Quoted text —
⁂

The first part deals with the Bolsheviks overthrow of
the Provisional Government on the eve of the Second All-Russian
Congress of Soviets, and the subsequent struggle to form a new
socialist government. When Rabinowitch refers to the Defeat
of the Moderates, he is not simply referring to more moderate
forces outside the Bolshevik Party. He also deals at length with
opposition to the policies of Lenin and Trotsky within the Bolshevik
Party itself.
Rabinowitch consistently underscores the close collaboration
throughout 1917 and 1918 between Lenin and Trotsky, leading the
left wing of the party, for whom the establishment of revolutionary
soviet power in Russia was less an end in itself than the trigger
for immediate worldwide socialist revolution (p. 2). Spending
less time on the center of the party (Berzin, Bubnov, Uritskii,
Sverdlov), he devotes many pages to the activities of the moderate
party leaders, including Kamenev, Zinoviev, Miliutin, Rykov, Nogin
and Lunacharskii. They were in turn joined by important left Menshevik
leaders in late July 1917, including Larin, Lozovskii and Riazanov.

⁂

Information shown —
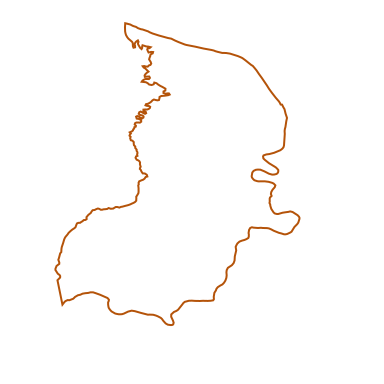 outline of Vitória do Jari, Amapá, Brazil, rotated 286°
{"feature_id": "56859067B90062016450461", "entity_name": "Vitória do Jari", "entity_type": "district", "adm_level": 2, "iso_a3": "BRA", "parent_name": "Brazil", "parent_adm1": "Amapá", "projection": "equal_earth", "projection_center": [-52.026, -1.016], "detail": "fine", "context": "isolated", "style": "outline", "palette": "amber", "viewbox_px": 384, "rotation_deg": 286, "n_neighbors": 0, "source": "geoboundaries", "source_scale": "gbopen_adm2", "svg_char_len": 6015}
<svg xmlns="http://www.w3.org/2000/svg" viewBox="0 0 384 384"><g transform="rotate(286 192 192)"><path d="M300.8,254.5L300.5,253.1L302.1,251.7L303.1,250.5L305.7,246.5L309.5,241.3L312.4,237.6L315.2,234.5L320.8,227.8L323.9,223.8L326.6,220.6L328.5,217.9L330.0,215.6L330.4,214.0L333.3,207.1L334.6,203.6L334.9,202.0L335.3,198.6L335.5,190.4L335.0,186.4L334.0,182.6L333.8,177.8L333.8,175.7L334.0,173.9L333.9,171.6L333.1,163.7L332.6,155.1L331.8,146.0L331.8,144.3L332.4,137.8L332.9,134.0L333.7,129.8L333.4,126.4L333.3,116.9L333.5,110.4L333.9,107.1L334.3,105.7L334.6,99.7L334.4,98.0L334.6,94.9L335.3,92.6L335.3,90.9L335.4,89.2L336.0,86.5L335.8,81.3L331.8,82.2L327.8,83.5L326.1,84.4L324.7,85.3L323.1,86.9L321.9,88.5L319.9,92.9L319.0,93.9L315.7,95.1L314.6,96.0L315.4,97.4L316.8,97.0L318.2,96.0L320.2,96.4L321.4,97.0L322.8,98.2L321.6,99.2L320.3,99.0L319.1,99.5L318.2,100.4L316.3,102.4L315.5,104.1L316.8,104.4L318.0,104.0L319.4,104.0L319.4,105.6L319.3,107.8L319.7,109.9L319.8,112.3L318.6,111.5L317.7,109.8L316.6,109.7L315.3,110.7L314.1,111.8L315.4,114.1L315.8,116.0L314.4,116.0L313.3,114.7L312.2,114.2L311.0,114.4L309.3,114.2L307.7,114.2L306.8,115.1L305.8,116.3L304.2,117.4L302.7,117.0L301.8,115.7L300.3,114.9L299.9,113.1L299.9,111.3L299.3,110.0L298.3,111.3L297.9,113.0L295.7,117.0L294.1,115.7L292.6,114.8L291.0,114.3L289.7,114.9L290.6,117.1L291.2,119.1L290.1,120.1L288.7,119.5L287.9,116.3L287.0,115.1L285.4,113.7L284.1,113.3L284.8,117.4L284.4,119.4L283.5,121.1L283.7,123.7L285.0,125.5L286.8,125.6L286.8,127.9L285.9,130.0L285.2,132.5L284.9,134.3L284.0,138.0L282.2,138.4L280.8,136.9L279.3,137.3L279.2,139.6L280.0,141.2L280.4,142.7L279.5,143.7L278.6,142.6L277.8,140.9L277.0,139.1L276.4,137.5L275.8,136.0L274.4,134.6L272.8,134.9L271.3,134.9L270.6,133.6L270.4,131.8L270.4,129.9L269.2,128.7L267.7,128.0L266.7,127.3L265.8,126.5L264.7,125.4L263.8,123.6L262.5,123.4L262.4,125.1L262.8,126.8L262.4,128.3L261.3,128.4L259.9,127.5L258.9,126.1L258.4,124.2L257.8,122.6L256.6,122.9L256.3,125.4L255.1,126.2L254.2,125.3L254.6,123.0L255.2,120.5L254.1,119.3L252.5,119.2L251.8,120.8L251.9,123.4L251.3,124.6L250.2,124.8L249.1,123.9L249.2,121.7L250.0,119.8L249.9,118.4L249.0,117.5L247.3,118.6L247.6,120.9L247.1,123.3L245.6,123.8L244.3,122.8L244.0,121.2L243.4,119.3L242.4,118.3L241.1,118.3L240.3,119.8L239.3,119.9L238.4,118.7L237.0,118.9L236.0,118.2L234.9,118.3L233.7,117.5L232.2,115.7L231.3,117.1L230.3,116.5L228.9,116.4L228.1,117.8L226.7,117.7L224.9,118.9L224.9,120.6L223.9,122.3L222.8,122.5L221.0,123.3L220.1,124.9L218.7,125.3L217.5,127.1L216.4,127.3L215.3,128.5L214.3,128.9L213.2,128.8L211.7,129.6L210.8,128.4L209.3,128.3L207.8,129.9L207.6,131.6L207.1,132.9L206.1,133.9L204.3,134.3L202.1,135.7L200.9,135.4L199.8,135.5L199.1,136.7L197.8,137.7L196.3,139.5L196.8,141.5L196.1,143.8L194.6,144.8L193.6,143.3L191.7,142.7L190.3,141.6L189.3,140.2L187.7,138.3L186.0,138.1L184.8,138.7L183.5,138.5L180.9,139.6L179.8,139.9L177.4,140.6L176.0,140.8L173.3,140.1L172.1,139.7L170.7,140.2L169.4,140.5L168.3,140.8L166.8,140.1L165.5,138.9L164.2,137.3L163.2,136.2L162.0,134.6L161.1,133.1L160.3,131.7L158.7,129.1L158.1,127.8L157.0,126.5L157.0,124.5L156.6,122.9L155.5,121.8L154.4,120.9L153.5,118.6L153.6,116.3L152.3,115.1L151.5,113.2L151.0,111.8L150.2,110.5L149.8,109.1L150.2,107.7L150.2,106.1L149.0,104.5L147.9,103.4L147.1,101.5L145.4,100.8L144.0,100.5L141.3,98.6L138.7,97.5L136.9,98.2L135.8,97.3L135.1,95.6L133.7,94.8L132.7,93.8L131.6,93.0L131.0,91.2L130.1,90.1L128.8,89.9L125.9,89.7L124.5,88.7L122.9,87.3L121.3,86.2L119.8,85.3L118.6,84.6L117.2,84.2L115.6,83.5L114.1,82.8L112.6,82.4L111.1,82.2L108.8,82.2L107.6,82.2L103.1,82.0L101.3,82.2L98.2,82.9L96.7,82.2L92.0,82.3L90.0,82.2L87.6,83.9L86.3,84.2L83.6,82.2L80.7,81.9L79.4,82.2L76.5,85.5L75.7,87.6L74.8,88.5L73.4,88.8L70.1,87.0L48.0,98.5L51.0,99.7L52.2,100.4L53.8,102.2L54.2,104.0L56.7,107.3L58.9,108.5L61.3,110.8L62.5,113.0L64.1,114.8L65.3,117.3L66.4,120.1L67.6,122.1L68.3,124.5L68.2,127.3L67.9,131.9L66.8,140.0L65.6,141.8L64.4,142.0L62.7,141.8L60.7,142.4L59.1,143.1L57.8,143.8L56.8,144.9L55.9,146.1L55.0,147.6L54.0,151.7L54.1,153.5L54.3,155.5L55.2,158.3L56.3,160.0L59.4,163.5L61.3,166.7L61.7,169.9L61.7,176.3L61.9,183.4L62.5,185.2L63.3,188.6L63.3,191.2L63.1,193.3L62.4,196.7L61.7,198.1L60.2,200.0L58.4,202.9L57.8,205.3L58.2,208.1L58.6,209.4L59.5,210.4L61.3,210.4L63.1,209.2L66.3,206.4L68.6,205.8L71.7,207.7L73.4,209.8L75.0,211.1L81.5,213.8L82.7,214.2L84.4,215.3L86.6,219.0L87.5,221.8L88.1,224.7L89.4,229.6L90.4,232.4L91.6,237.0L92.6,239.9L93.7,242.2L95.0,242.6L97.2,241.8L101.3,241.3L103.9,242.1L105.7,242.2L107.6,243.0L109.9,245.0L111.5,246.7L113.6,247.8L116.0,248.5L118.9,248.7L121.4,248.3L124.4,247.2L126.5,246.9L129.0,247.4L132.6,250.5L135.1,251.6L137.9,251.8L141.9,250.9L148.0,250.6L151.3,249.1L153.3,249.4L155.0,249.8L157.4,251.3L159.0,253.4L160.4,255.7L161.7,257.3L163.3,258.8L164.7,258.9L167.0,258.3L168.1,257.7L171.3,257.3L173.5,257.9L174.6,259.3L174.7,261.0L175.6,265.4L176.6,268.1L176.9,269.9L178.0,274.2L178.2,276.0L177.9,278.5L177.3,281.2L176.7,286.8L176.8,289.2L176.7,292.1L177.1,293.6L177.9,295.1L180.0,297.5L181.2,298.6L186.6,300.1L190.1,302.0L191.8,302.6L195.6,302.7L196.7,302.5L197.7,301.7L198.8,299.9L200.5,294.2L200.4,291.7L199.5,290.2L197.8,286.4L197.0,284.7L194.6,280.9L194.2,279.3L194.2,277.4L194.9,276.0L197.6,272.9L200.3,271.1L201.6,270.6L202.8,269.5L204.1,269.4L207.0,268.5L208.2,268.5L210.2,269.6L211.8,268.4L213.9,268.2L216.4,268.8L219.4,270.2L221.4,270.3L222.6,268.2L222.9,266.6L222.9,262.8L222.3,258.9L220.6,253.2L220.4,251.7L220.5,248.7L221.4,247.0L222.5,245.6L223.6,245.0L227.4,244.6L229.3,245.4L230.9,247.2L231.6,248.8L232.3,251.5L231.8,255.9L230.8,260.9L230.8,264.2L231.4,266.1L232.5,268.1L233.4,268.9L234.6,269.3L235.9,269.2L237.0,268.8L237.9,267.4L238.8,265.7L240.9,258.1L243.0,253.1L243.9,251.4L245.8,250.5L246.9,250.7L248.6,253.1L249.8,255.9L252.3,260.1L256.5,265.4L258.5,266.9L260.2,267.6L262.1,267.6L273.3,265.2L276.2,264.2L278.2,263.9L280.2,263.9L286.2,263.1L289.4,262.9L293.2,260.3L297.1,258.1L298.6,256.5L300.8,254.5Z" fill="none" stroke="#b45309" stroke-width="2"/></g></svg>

⁂

Copy the passage from the review of Rabinowitch's book above, between "Rabinowitch consistently underscores" and "Lozovskii and Riazanov.", inclusive.

Result of this task —
Rabinowitch consistently underscores the close collaboration
throughout 1917 and 1918 between Lenin and Trotsky, leading the
left wing of the party, for whom the establishment of revolutionary
soviet power in Russia was less an end in itself than the trigger
for immediate worldwide socialist revolution (p. 2). Spending
less time on the center of the party (Berzin, Bubnov, Uritskii,
Sverdlov), he devotes many pages to the activities of the moderate
party leaders, including Kamenev, Zinoviev, Miliutin, Rykov, Nogin
and Lunacharskii. They were in turn joined by important left Menshevik
leaders in late July 1917, including Larin, Lozovskii and Riazanov.